▶ [GOAL OF THE EXERCISE]: State how many lines in the entries below include the string "vase", and give nothing beyond that number.

(Data entries)
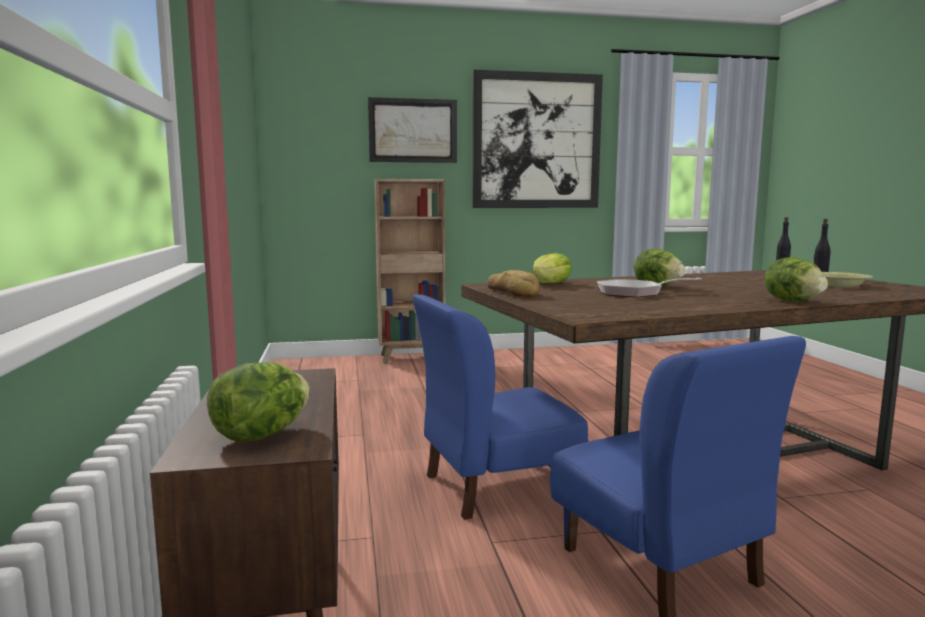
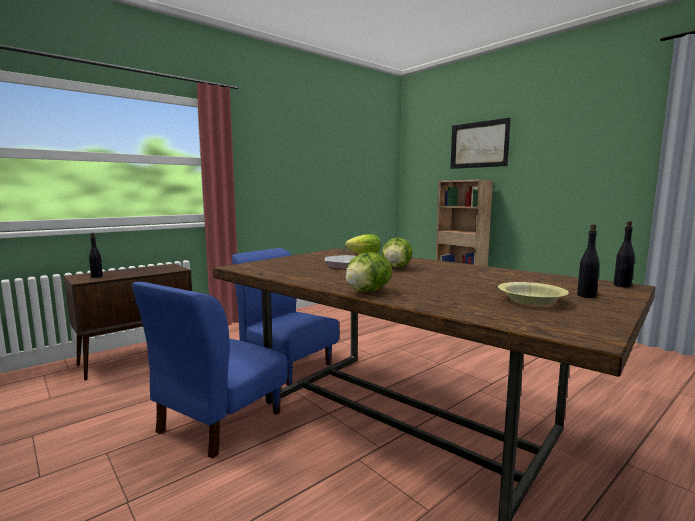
camera: 60 degrees right, 0 degrees up
(261, 435) = (97, 276): lettuce -> black bottle
(513, 292) = (312, 254): bread -> none
(536, 141) = (578, 142): picture -> none

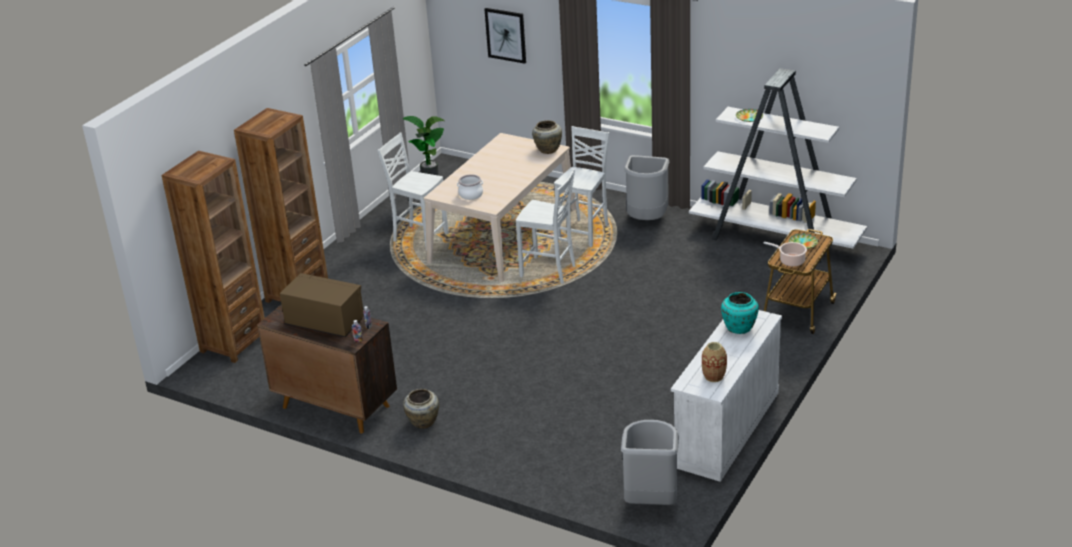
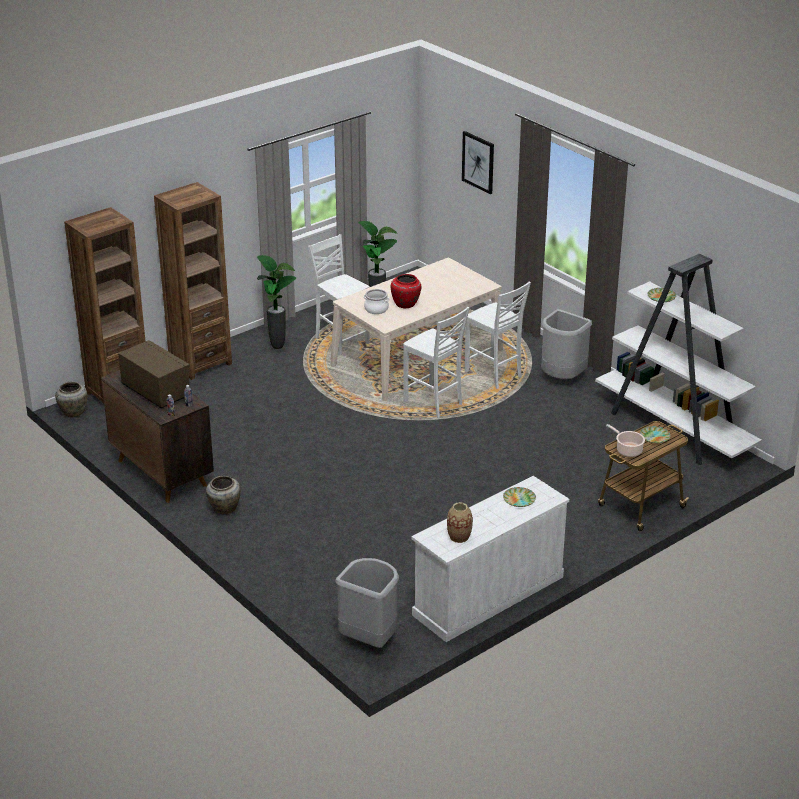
camera: 20 degrees right, 0 degrees up
(362, 259) = (277, 346): none -> potted plant
(495, 184) = (406, 304): none -> red vase
(547, 150) = (479, 284): beige vase -> beige vase (73, 412)
(585, 233) = (494, 375): white chair -> white chair turned 90 degrees clockwise
(739, 328) = (519, 499): turquoise vase -> plate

▶ [ANSWER BOX]: 3